Solar is a slam dunk in states where electricity is expensive, generally greater than 18 to 20 cents a kilowatt-hour. In New York State electricity is fairly expensive, 14 cents a kilowatt-hour, and New York also has an incentive program in place which gives customers a dollar per watt. That's enough to make solar very feasible. Typically, in New York you get your money back in four years. Without the rebate, it would be a tough sell, because 14 cents is not that expensive. Without the rebate, we're kind of borderline.

If you're in a place where electricity is cheap, solar is hard to justify. I was just down in Florida, where electricity is really cheap, I guess because they have a boatload of methane screaming out of the subsoil. They have a lot of free gas.

But when you go out west – California, the Midwest – and you pay 40 cents a kilowatt-hour? Any place that lacks water and lacks methane gas [also known as “natural gas”] as a resource tends to have expensive electricity. Power plants need to be cooled with water: no water, no power plants. Solar does not need water, so in those places, solar is a no-brainer.

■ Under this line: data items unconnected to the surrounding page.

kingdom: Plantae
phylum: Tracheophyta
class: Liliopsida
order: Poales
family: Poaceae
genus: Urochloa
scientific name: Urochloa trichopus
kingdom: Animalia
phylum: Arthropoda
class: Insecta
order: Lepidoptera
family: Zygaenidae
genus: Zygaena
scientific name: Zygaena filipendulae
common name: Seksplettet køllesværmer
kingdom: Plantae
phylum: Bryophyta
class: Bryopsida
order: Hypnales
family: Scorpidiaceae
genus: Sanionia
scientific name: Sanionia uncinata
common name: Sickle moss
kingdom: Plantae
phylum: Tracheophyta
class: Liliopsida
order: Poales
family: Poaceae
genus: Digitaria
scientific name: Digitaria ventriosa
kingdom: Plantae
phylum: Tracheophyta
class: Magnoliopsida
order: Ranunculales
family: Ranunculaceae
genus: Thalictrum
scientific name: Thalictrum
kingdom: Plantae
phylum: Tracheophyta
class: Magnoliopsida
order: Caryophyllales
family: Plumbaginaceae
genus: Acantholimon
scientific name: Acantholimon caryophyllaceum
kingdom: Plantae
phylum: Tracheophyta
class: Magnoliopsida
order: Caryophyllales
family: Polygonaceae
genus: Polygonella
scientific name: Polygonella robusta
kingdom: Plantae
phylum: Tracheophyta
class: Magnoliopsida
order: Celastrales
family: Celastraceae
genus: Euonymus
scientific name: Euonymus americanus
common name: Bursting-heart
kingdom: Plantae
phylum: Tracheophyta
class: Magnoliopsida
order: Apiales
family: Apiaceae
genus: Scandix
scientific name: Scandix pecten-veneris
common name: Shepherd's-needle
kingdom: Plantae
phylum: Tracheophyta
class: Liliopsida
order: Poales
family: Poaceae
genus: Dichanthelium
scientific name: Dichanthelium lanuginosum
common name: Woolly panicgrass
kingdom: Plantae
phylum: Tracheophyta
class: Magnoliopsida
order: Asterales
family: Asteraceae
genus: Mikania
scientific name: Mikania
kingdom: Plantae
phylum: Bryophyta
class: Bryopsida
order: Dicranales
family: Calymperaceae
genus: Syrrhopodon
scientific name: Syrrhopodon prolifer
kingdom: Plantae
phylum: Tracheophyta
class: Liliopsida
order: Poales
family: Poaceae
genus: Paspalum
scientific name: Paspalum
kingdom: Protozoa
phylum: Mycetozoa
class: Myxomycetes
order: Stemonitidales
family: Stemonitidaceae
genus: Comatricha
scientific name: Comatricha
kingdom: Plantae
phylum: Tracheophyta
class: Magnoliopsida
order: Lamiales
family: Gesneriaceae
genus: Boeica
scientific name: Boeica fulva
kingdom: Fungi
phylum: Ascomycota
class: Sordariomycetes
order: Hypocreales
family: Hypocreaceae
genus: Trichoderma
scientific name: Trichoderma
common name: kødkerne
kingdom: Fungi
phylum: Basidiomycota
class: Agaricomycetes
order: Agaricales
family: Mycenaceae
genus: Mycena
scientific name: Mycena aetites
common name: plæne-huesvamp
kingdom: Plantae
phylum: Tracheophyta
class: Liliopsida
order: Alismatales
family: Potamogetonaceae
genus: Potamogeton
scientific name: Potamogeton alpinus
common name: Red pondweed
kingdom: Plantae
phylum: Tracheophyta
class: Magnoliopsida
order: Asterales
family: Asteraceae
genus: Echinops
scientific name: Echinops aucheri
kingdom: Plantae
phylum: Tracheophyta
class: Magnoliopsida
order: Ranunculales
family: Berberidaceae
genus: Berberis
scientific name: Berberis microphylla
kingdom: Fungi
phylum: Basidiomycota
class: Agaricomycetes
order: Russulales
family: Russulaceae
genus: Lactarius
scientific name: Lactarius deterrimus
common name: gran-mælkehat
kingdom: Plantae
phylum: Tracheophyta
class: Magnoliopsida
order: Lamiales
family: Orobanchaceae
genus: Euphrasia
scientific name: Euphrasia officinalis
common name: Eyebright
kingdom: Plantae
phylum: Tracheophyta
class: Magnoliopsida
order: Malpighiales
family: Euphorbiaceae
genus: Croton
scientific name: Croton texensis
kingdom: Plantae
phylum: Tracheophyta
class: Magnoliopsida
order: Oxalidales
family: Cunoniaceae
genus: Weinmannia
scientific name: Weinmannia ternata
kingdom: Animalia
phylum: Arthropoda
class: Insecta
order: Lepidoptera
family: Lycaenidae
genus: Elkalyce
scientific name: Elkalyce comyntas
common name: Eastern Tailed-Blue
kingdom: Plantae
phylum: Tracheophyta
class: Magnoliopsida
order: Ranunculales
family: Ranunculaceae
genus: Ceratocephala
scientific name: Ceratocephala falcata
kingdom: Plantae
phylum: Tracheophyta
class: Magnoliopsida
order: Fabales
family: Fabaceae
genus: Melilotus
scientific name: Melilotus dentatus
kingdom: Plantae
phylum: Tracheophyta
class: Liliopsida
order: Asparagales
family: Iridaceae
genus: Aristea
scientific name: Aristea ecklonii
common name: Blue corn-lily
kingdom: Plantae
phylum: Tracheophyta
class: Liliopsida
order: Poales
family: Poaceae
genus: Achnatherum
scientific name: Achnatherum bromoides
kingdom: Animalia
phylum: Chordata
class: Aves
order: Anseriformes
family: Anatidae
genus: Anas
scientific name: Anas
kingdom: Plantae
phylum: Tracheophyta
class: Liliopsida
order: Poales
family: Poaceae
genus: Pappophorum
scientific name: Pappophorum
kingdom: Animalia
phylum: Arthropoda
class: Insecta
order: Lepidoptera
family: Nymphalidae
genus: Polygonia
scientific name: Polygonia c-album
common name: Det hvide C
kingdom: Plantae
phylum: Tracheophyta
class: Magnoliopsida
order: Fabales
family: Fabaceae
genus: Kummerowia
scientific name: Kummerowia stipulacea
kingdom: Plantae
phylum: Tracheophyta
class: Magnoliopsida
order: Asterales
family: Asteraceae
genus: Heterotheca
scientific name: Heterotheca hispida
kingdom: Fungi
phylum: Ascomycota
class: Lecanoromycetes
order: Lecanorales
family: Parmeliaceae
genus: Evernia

Furthermore, solar systems last a long time. They are hermetically sealed solid state electronics, which are one of the most reliable things we know today. Not even my driveway lasts that long. Maybe the foundation of my house. Everything else will fall apart, and we'll still have solar panels. If they didn't last, then they couldn't compete, even if they were cheap. Even after 60 years, it's going to produce better than 50 percent of its power from the day it was turned on. To own something that's going to generate electricity for 60 years is a slam dunk.



Howard Aschoff is an electrician, physicist, and owner of Novel Approaches Solar Applications in Middletown, N.Y.